__Exercise task__:
Lay out every line of the records below as a Markdown table with the columns Row and Line, numbering the lines in order and omitting blank lines.

──────── Input material ────────

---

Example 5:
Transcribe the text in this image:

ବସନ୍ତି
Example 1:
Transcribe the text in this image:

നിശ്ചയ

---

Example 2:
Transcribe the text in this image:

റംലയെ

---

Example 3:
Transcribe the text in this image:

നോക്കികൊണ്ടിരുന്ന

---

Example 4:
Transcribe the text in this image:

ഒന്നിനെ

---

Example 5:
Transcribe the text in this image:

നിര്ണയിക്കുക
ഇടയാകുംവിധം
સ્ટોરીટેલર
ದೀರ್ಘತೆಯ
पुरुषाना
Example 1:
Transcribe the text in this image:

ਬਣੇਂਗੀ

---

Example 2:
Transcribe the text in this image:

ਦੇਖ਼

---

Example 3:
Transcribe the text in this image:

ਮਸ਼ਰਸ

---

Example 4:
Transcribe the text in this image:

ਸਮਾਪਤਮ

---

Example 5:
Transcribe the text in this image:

────────

__Output of the exercise__:
| Row | Line |
|---|---|
| 1 | --- |
| 2 | Example 5: |
| 3 | Transcribe the text in this image: |
| 4 | ବସନ୍ତି |
| 5 | Example 1: |
| 6 | Transcribe the text in this image: |
| 7 | നിശ്ചയ |
| 8 | --- |
| 9 | Example 2: |
| 10 | Transcribe the text in this image: |
| 11 | റംലയെ |
| 12 | --- |
| 13 | Example 3: |
| 14 | Transcribe the text in this image: |
| 15 | നോക്കികൊണ്ടിരുന്ന |
| 16 | --- |
| 17 | Example 4: |
| 18 | Transcribe the text in this image: |
| 19 | ഒന്നിനെ |
| 20 | --- |
| 21 | Example 5: |
| 22 | Transcribe the text in this image: |
| 23 | നിര്ണയിക്കുക |
| 24 | ഇടയാകുംവിധം |
| 25 | સ્ટોરીટેલર |
| 26 | ದೀರ್ಘತೆಯ |
| 27 | पुरुषाना |
| 28 | Example 1: |
| 29 | Transcribe the text in this image: |
| 30 | ਬਣੇਂਗੀ |
| 31 | --- |
| 32 | Example 2: |
| 33 | Transcribe the text in this image: |
| 34 | ਦੇਖ਼ |
| 35 | --- |
| 36 | Example 3: |
| 37 | Transcribe the text in this image: |
| 38 | ਮਸ਼ਰਸ |
| 39 | --- |
| 40 | Example 4: |
| 41 | Transcribe the text in this image: |
| 42 | ਸਮਾਪਤਮ |
| 43 | --- |
| 44 | Example 5: |
| 45 | Transcribe the text in this image: |